For the seventh year in a row, Merritt Hawkins conducted more search assignments for family physicians than for any other type of doctor. General internal medicine physicians were second on the list, also for the seventh year in a row. A few specialties lost income but most did not. Merritt Hawkins did not compare compensation by gender.
However, for the first time in 20 years, neither radiology nor anesthesiology made the list of the top 20 specialties in demand. Radiology has been hit with reimbursement cuts and reduced utilization. Anesthesia also has experienced declines in elective procedures, and certified registered nurse anesthetists (CRNAs) now provide 65 percent of the anesthesia, taking up some of the open positions.
Geriatric specialists made the top 20 list for the first time, as did nurse practitioners and physician assistants.
Miller expected the demand for primary care physicians and physician extenders is related to health systems and large groups putting together primary care networks that will allow them to take care of populations, such as in an accountable care organization (ACO).
“They cannot find the doctors they need, so they supplement them with NPs and PAs,” Miller said. “And it is more accepted that they are part of the healthcare team.
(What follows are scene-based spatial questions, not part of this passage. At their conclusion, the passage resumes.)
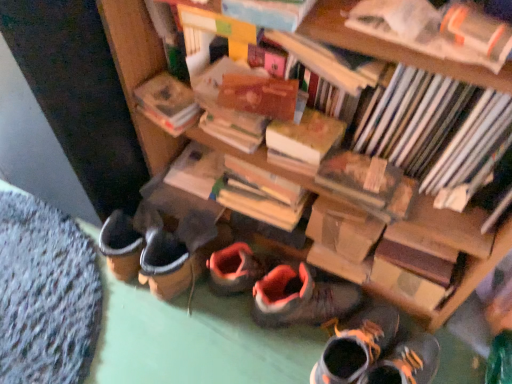
You are a GUI agent. You are given a task and a screenshot of the screen. Output one action in this format:
    pyautogui.click(x=<x>, y=<y>)
    Task: Click on the vacant space situated above hardcover book at center, which is counted as the 1th book, starting from the back (from a real-world perspective)
    The width and height of the screenshot is (512, 384).
    Given the screenshot: What is the action you would take?
    (197, 164)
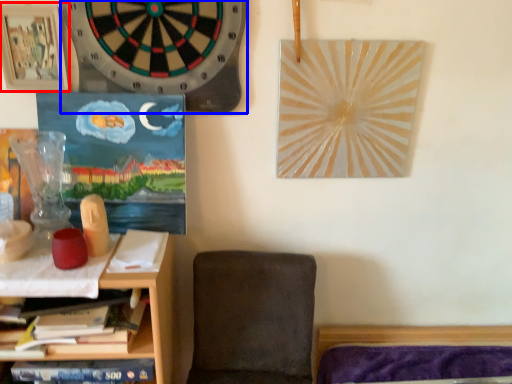
Question: Which of the following is the farthest to the observer, picture frame (highlighted by a red box) or clock (highlighted by a blue box)?

Choices:
 (A) picture frame
 (B) clock

Answer: (A)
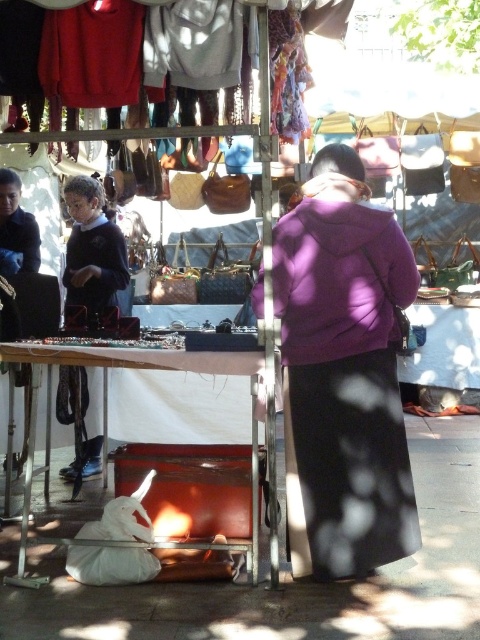
Can you confirm if purple matte jacket at center is positioned below white leather table at lower center?

Actually, purple matte jacket at center is above white leather table at lower center.

From the picture: Which of these two, purple matte jacket at center or white leather table at lower center, stands taller?

purple matte jacket at center

At what (x,y) coordinates should I click in order to perform the action: click on purple matte jacket at center. Please return your answer as a coordinate pair (x, y). This screenshot has height=640, width=480. Looking at the image, I should click on tap(344, 372).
There is an emphasis on everybody on the team working to the limits of their training.”
Additionally, the Merritt Hawkins survey confirmed that compensation programs are moving away from rewarding physicians for the volume of services they provide and toward rewarding them for the value of services they provide. In 2011, fewer than 7 percent of Merritt Hawkins’ recruiting assignments offered physicians a production bonus that included payments based on quality of care metrics, but this year that number increased to 39 percent.
“People are experimenting with different compensation models,” Miller said.
Health systems also are reaching out into the community with urgent care centers, retail clinics and freestanding emergency departments. Many of these primary care physician opportunities offer regular hours, but they also pay slightly less.
Search assignments also have shifted from largely smaller communities to urban areas.
“Now the need is so great, even urban-based and name-brand facilities are using us,” Miller said. “It illustrates the [physician] shortage is no longer a regional problem.”